Le bitume mélangé est un résidu semblable au goudron, généralement utilisé pour la fabrication d’asphalte. Le brut typiquement exporté par le Brésil est un pétrole médium à faible teneur en soufre, issu de ses champs offshore dits du "pré-sel".
"Ce que nous exportons vers la Chine, c’est essentiellement du brut issu du pré-sel, pas du bitume", a rappelé Magda Chambriard, PDG de Petrobras, en marge d’une conférence à Houston la semaine dernière.
En réalité, de nombreuses cargaisons arrivant en Chine sous l’étiquette de bitume brésilien contiendraient du Merey, brut lourd emblématique du Venezuela, vendu par la société d’État PDVSA à travers des intermédiaires, selon des sources commerciales, la société Vortexa Analytics et des documents internes de PDVSA consultés par Reuters.
Depuis des années, le Merey est souvent requalifié en "bitume mélangé" afin de contourner les quotas d’importation imposés par Pékin sur le pétrole brut conventionnel, expliquent des négociants chinois.
Pour opérer ce tour de passe-passe, les courtiers modifient la documentation d’origine en fournissant un faux certificat attestant une provenance brésilienne, sans passer ni par des ports du Brésil, ni par des opérations de transbordement, affirment trois négociants.
Hangzhou Energy mis en cause
En 2025, plusieurs navires affrétés par Hangzhou Energy, un intermédiaire du brut vénézuélien, ont ainsi falsifié leur position pour apparaître au large du Brésil alors qu’ils chargeaient au Venezuela, selon les données de TankerTrackers.com et les documents de PDVSA.
Reuters n’a pu obtenir de contact pour Hangzhou Energy, qui, selon les documents, charge du brut vénézuélien depuis 2021.
En février, le pétrolier battant pavillon libérien Karina, affrété par Hangzhou Energy, a chargé 1,8 million de barils de Merey 16 vénézuélien sous le nom de "Katelyn". Il a falsifié sa position pendant le chargement au Venezuela pour simuler un départ du Brésil, avant de décharger sa cargaison au port chinois de Yangpu début avril.

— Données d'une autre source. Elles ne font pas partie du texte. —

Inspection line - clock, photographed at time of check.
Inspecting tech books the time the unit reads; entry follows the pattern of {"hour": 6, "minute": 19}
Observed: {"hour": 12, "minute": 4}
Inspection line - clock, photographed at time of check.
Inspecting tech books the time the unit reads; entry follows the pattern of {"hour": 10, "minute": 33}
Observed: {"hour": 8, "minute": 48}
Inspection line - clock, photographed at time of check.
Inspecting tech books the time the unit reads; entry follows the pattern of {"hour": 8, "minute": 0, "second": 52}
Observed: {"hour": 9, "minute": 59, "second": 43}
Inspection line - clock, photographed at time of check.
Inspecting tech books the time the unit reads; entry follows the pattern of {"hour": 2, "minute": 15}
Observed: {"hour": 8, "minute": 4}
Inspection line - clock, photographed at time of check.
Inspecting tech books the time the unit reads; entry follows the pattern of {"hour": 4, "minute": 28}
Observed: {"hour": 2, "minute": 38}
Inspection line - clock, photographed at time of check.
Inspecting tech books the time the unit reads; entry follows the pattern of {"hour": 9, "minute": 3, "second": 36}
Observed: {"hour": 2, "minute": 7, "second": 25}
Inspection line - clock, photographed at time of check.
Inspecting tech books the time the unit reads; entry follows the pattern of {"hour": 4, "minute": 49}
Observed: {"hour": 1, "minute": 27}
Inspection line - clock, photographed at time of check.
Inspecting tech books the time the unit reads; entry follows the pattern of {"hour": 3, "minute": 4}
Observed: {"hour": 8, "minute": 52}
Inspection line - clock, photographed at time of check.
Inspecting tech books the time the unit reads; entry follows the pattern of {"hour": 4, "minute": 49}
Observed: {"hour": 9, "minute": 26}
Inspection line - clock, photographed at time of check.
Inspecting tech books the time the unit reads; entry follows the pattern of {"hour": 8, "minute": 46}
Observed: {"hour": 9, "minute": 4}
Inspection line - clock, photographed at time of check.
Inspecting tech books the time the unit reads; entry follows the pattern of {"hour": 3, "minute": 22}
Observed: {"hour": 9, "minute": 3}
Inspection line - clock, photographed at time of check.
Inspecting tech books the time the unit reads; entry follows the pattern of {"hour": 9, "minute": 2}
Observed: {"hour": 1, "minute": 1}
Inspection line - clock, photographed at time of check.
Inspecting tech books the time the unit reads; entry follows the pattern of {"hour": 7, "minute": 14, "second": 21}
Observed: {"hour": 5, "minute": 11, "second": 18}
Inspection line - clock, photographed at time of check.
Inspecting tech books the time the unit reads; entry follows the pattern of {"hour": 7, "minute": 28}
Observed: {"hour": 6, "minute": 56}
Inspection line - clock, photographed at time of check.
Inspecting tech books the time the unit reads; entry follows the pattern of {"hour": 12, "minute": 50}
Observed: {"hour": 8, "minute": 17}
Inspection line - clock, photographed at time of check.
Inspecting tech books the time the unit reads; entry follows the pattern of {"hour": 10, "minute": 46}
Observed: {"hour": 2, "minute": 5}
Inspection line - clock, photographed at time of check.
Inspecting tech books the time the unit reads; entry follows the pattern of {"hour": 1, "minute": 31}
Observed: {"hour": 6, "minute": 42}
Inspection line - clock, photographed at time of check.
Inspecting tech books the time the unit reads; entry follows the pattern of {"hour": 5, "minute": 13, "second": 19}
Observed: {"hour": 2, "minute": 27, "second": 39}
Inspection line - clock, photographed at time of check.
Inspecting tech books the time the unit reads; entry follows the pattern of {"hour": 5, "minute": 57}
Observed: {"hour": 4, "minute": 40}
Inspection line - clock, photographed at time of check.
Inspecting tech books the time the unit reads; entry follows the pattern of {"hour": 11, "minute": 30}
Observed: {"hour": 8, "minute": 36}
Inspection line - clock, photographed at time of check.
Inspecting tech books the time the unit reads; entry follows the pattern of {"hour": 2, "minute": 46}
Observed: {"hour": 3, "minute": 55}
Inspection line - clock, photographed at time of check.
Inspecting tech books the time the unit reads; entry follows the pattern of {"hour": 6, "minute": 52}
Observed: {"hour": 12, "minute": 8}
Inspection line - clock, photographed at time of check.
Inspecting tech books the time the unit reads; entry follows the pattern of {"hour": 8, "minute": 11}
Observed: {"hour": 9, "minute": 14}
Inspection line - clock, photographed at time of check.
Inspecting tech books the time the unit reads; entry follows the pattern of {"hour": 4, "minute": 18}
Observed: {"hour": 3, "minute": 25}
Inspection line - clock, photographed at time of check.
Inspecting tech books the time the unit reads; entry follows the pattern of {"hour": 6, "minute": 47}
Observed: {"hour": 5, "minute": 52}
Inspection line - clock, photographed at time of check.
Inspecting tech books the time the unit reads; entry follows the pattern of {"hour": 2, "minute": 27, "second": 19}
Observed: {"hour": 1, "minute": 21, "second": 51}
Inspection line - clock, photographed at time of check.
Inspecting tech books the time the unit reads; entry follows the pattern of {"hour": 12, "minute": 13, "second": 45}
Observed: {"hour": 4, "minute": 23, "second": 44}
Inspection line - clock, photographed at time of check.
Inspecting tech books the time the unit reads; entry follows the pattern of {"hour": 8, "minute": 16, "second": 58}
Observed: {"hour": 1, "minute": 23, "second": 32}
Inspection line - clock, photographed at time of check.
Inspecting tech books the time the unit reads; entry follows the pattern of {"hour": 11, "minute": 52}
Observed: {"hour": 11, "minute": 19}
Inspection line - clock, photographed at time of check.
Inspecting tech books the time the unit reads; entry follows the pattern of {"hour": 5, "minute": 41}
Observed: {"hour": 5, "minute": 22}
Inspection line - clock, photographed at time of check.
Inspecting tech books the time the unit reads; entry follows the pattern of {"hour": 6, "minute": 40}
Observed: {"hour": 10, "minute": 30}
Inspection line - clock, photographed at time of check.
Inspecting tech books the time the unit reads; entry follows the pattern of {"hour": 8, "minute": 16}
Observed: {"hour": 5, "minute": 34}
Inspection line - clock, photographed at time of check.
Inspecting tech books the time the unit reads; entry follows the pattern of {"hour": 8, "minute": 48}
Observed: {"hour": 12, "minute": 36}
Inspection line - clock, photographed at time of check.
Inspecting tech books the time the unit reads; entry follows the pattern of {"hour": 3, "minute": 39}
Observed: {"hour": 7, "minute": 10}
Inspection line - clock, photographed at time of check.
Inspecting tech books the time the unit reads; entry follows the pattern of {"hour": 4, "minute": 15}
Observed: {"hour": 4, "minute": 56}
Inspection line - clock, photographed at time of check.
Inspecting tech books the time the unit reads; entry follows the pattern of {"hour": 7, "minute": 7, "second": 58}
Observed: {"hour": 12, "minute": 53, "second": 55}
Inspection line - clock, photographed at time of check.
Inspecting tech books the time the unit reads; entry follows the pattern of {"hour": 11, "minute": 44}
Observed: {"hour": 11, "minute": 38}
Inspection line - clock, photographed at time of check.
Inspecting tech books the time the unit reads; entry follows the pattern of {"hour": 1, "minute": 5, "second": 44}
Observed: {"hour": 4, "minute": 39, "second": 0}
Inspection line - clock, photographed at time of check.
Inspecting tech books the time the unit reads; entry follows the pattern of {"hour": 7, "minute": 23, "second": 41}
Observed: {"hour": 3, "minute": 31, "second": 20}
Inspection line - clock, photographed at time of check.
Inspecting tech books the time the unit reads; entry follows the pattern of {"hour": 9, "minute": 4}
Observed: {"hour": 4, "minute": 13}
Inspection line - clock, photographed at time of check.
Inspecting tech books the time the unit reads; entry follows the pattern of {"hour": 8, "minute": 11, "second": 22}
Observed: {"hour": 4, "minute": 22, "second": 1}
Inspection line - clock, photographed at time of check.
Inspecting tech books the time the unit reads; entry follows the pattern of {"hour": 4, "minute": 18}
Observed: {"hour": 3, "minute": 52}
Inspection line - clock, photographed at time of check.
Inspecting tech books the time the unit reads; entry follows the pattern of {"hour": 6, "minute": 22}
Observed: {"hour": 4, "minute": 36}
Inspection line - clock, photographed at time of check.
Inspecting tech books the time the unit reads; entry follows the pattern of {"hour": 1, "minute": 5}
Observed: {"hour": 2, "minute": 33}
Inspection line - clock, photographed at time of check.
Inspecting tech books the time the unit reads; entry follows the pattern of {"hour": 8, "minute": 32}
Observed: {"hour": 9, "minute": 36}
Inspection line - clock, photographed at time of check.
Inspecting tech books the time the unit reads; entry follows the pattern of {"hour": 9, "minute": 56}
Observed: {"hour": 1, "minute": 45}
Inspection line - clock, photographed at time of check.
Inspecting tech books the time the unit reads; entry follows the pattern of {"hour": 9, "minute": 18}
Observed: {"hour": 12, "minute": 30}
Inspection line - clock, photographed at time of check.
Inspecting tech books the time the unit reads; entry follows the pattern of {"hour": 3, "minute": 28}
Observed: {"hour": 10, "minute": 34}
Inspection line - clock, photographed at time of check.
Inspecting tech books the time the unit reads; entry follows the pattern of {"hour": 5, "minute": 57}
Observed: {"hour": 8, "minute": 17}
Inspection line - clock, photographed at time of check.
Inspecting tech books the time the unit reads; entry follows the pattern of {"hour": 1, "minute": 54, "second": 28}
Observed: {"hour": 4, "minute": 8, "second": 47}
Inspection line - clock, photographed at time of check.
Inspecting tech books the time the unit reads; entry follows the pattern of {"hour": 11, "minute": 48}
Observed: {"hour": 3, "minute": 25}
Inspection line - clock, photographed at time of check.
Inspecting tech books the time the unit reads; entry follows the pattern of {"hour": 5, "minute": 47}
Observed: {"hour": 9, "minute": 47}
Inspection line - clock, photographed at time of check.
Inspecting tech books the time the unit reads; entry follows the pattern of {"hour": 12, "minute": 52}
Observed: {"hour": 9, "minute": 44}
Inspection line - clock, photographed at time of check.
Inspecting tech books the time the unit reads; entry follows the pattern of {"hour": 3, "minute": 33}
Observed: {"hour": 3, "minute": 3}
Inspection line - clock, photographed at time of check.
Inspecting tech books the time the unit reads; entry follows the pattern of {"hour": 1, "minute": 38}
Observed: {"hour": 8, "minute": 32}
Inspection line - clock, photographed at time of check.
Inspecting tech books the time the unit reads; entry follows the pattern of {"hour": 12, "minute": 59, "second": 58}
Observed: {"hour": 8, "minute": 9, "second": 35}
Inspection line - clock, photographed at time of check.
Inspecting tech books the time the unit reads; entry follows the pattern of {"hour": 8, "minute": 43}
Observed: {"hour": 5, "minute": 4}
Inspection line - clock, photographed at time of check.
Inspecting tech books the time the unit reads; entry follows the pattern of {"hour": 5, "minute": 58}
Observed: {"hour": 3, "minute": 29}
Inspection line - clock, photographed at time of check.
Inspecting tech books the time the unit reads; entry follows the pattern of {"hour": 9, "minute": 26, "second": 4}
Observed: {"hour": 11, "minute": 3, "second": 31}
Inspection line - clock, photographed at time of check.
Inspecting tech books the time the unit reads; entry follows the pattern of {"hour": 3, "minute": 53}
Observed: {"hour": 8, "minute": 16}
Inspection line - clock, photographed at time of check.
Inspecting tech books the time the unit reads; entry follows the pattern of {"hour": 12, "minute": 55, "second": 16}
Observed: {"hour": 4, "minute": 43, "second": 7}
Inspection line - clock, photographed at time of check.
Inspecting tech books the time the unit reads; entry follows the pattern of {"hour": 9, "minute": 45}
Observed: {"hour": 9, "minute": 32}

Ni les douanes chinoises, ni PDVSA, ni les autorités brésiliennes n’ont répondu aux demandes de commentaires.
Au-delà du raccourcissement du trajet et de l’économie sur les transbordements, faire passer le brut vénézuélien pour brésilien permet aussi d’obtenir des financements bancaires, souligne l’un des négociants.
"Les économies sur le fret sont limitées, mais cela aide à débloquer des financements, ce qui soulage la pression sur les liquidités pendant les deux mois que dure le voyage", indique-t-il.
La Chine, à l’instar du Venezuela, s’est à plusieurs reprises opposée aux sanctions unilatérales.
Elle demeure la principale destination du pétrole vénézuélien, avec environ 351 000 barils par jour livrés en 2024. Ce volume est passé à 463 000 barils par jour au cours des quatre premiers mois de 2025, selon les documents de PDVSA et les données de suivi maritime compilées par Reuters.
La majorité de ces cargaisons sont encore déclarées comme malaisiennes, qu’il s’agisse de brut ou de bitume mélangé. Moins de 10% sont officiellement déclarées comme vénézuéliennes.